Microsoft wants to spread the use of its Slack rival Teams, so it is introducing tools for specialized groups like retail and healthcare workers.
As Microsoft began its annual IT and developer conference Ignite this week, the company shared an update on Teams and unveiled some new additions to its so-called “hub for teamwork.” Microsoft now has 329,000 organizations using the tool, which is up from 200,000 earlier this year.
Teams, which debuted publicly in March 2017, is available in 44 languages. Microsoft said it has 54 Teams customers with more than 10,000 users.
Microsoft officially added Slack to its list of competitors in an annual filing earlier this year. As of May, Slack boasted more than 500,000 organizations on its platform and 8 million daily active users, 3 million of which are paid.
Looking to beef up its user base, Microsoft is adding tools for specific groups of potential customers. For “first-line” workers, people who don’t sit at desks all day and have direct interactions with either customers or equipment, Microsoft has added the ability to manage schedules. These capabilities, debuting in October, include creation and sharing of schedules, shift swapping, time off requests, and access to important announcements.
Teams is also jumping into highly regulated industries such as healthcare. Microsoft said a new patient care coordination tool in private preview that integrates with electronic health records systems is more secure than typical chat functions, making sure that doctors and nurses remain HIPAA compliant.

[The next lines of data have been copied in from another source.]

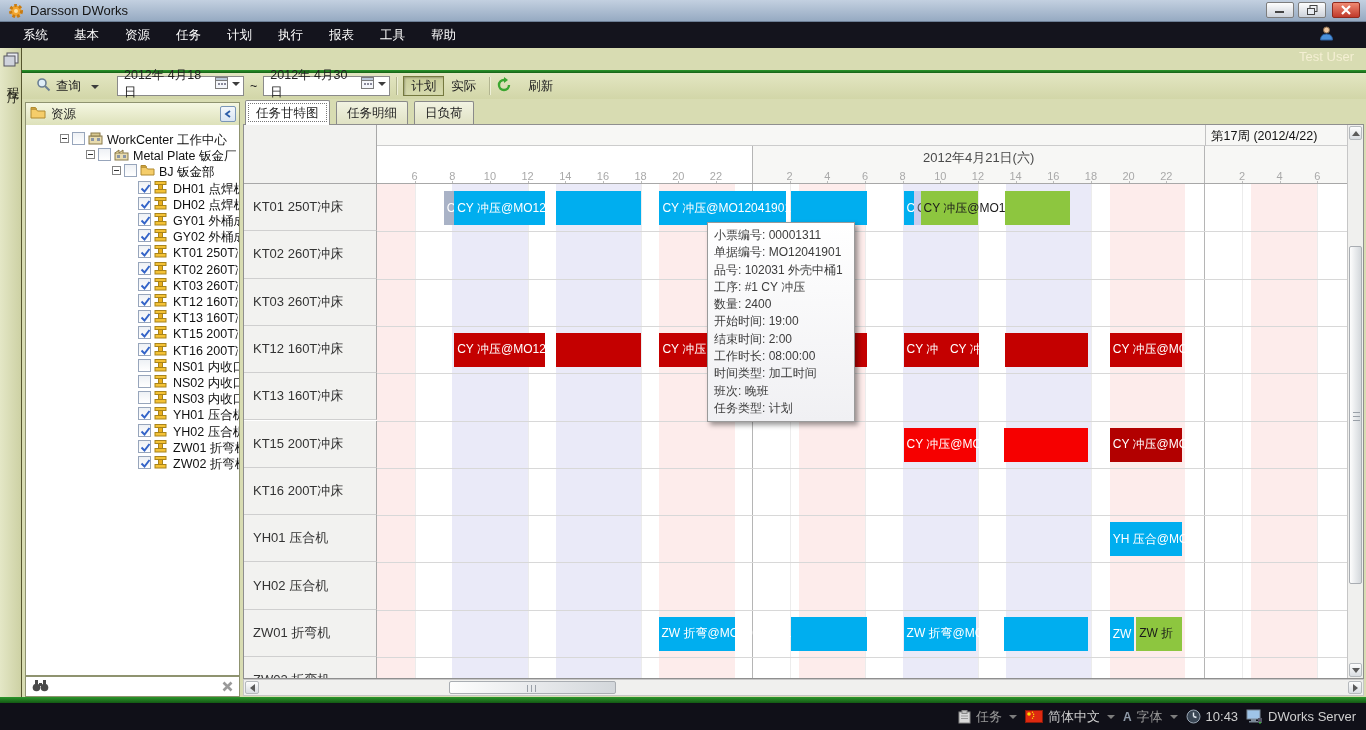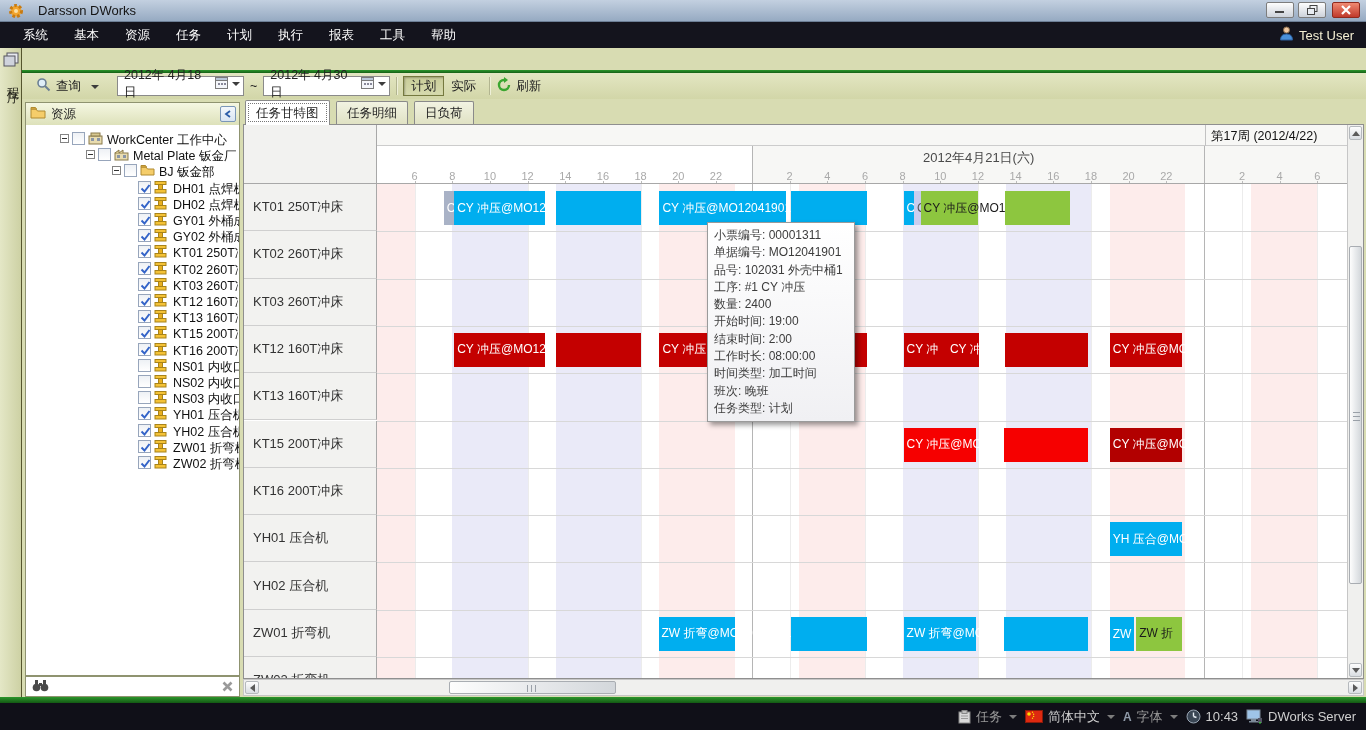--- a/index.html
+++ b/index.html
@@ -1,27 +1,27 @@
 <!DOCTYPE html>
 <html><head>
 <meta charset="utf-8">
 <style>
   html,body{margin:0;padding:0;background:#2a2a2a;}
   *{box-sizing:border-box;font-family:"Liberation Sans",sans-serif;}
   #win{position:relative;width:1366px;height:730px;background:#d8dcb2;overflow:hidden;outline:1px solid #1b1b1b;}
   .abs{position:absolute;}
   
   #titlebar{left:0;top:0;width:1366px;height:22px;background:linear-gradient(#c3d0e0,#96aac2);border-bottom:1px solid #6d7f96;}
-  #title-text{left:38px;top:3px;font-size:13px;color:#141414;}
+  #title-text{left:30px;top:3px;font-size:13px;color:#141414;}
   .winbtn{top:2px;width:28px;height:16px;border:1px solid #7d7d7d;border-radius:2px;background:linear-gradient(#fdfdfd,#cdd2da);display:flex;align-items:center;justify-content:center;}
   #btn-close{background:linear-gradient(#f08a72,#c0392b);border-color:#8e2a1e;}
   
   #menubar{left:0;top:22px;width:1366px;height:26px;background:#14141d;display:flex;align-items:center;padding-left:10px;}
   .menu-item{color:#ffffff;font-size:12.5px;padding:5px 13px;cursor:default;}
-  #user-box{position:absolute;right:12px;top:4px;display:flex;align-items:center;gap:5px;color:#f4efd3;font-size:13px;}
+  #user-box{position:absolute;right:12px;top:4px;display:flex;align-items:center;gap:5px;color:#f4efd3;font-size:13px;flex-direction:column;}
   
   #tabstrip{left:22px;top:48px;width:1344px;height:22px;background:#181820;}
   .doctab{position:absolute;top:1px;height:21px;display:flex;align-items:center;gap:6px;font-size:12.5px;padding:0 12px;border-radius:3px 3px 0 0;}
   #tab-home{left:11px;background:linear-gradient(#fbfbee,#e9ead2);color:#222;border:1px solid #9a9a7a;border-bottom:none;}
   #tab-view{left:92px;background:linear-gradient(#37a437,#1d7e1d);color:#fff;}
   #greenline{left:22px;top:70px;width:1344px;height:3px;background:linear-gradient(#2c962c,#156015);}
   
   #toolbar{left:22px;top:73px;width:1344px;height:26px;background:linear-gradient(#e3e6c2,#d2d6a8);display:flex;align-items:center;font-size:12.5px;color:#222;}
   .tsep{width:1px;height:18px;background:#b2b590;margin:0 6px;box-shadow:1px 0 0 #eef0d8;}
   .datebox{display:flex;align-items:center;background:#fff;border:1px solid #8a8a8a;height:20px;padding:0 3px 4px 6px;gap:4px;}
@@ -171,21 +171,21 @@
       <span class="caret"></span>
     </div>
     <span class="tsep"></span>
     <div class="toolbtn pressed">计划</div>
     <div class="toolbtn">实际</div>
     <span class="tsep"></span>
     <span><svg width="16" height="16">
           <path d="M13 8 A5 5 0 1 1 8 3" fill="none" stroke="#3aa62f" stroke-width="2.4"></path>
           <path d="M8 0 L12 3 L8 6 Z" fill="#3aa62f"></path>
         </svg></span>
-    <span style="margin-left:4px;text-align:center;">刷新</span>
+    <span style="margin-left:16px;text-align:center;">刷新</span>
   </div>
 
   <div id="respanel" class="abs">
     <div id="respanel-header" class="abs">
       <span><svg width="16" height="13">
             <path d="M1 3 L6 3 L7.5 5 L15 5 L15 12 L1 12 Z" fill="#f5cd6a" stroke="#b08a30"></path>
             <path d="M1 3 L1 1.5 L5.5 1.5 L6.5 3 Z" fill="#e8b84a" stroke="#b08a30"></path>
           </svg></span>
       <span>资源</span>
       <span id="collapse-btn">

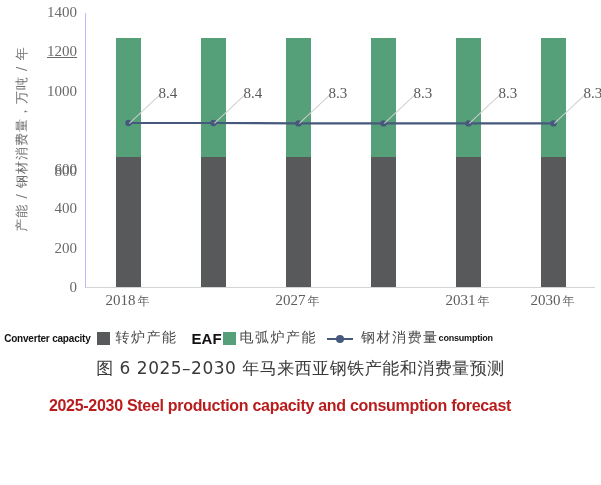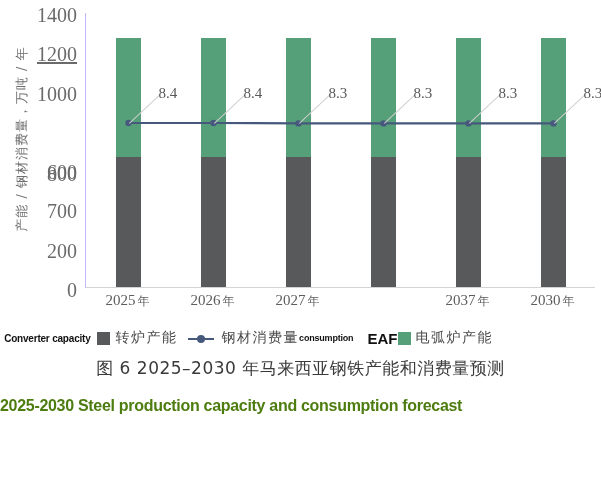--- a/index.html
+++ b/index.html
@@ -36,21 +36,21 @@
     color:#6e6e6e;
     letter-spacing:1px;
     white-space:nowrap;
   }
   #y-ticks{position:absolute;left:0;top:0;width:85px;height:301px;}
   .y-tick{
     position:absolute;
     right:8px;
     width:60px;
     text-align:right;
-    font-size:20px;
+    font-size:15px;
     color:#6a6a6a;
     line-height:1;
   }
 
   
   .bar-group{position:absolute;bottom:0;width:25px;}
   .seg-eaf{width:100%;background:#55a078;}
   .seg-converter{width:100%;background:#57595b;}
 
   
@@ -125,50 +125,50 @@
   #caption-cn{
     position:absolute; left:0; top:357px; width:601px;
     text-align:center;
     font-family:"DejaVu Sans", sans-serif;
     font-size:17px;
     color:#3a3a3a;
     letter-spacing:0.5px;
   }
   #caption-en{
     position:absolute; left:0; top:397px; width:560px;
+    text-align:center;
     font-family:"Liberation Sans", sans-serif;
     font-weight:bold;
     font-size:16px;
-    color:#4d7c0f;
+    color:#b91c1c;
     letter-spacing:-0.3px;
   }
 </style>
 </head>
 <body>
 
 <div id="figure">
 
   <div id="y-axis-label">产能 / 钢材消费量，万吨 / 年</div>
 
   <div id="y-ticks">
       <div class="y-tick" style="top: 5px;">1400</div>
       <div class="y-tick" style="top: 44.2857px; text-decoration: underline;">1200</div>
       <div class="y-tick" style="top: 83.5714px;">1000</div>
       <div class="y-tick" style="top: 122.857px; margin-top: 41px;">800</div>
       <div class="y-tick" style="top: 162.143px;">600</div>
-      <div class="y-tick" style="top: 201.429px;">700</div>
+      <div class="y-tick" style="top: 201.429px;">400</div>
       <div class="y-tick" style="top: 240.714px;">200</div>
       <div class="y-tick" style="top: 280px;">0</div>
     </div>
 
   <div id="x-labels">
-      <div class="x-label" style="left: -2.5px;"><span>2025</span><span class="yr">年</span></div>
-      <div class="x-label" style="left: 82.5px;"><span>2026</span><span class="yr">年</span></div>
+      <div class="x-label" style="left: -2.5px;"><span>2018</span><span class="yr">年</span></div>
       <div class="x-label" style="left: 167.5px;"><span>2027</span><span class="yr">年</span></div>
-      <div class="x-label" style="left: 337.5px;"><span>2037</span><span class="yr">年</span></div>
+      <div class="x-label" style="left: 337.5px;"><span>2031</span><span class="yr">年</span></div>
       <div class="x-label" style="left: 422.5px;"><span>2030</span><span class="yr">年</span></div>
     </div>
 
   <div id="plot-area">
     <div id="bars">
         <div class="bar-group" style="left: 30px;">
           <div class="seg-eaf" style="height: 118.839px; background: rgb(85, 160, 120);"></div>
           <div class="seg-converter" style="height: 130.036px; background: rgb(87, 89, 91);"></div>
         </div>
         <div class="bar-group" style="left: 115px;">
@@ -220,33 +220,33 @@
   </div>
 
   <div id="legend">
 
     <div class="legend-item">
       <span class="legend-en">Converter capacity</span>
       <span class="swatch sw-converter"></span>
       <span class="legend-cn">转炉产能</span>
     </div>
 
+    <div class="legend-item" style="margin-left:14px;">
+      <span class="legend-en big">EAF</span>
+      <span class="swatch sw-eaf"></span>
+      <span class="legend-cn">电弧炉产能</span>
+    </div>
+
     <div class="legend-item">
       <span class="line-marker">
           <i></i>
           <b></b>
         </span>
       <span class="legend-cn">钢材消费量</span>
       <span class="legend-en small">consumption</span>
     </div>
 
-    <div class="legend-item" style="margin-left:14px;">
-      <span class="legend-en big">EAF</span>
-      <span class="swatch sw-eaf"></span>
-      <span class="legend-cn">电弧炉产能</span>
-    </div>
-
   </div>
 
   <div id="caption-cn">图 6  2025–2030 年马来西亚钢铁产能和消费量预测</div>
   <div id="caption-en">2025-2030 Steel production capacity and consumption forecast</div>
 
 </div>
 
 </body></html>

Microsoft is also adding deeper integration with other programs such as Yammer and SharePoint. Several previously announced AI-powered meeting tools, such as the ability to blur out the background in video chats and intelligent recording that allows users to easily search transcripts, are now available.
These new tools are the latest signs of Microsoft’s deep investment in Teams. In July, Microsoft revealed a free version of Teams to expand it beyond the Office 365 ecosystem.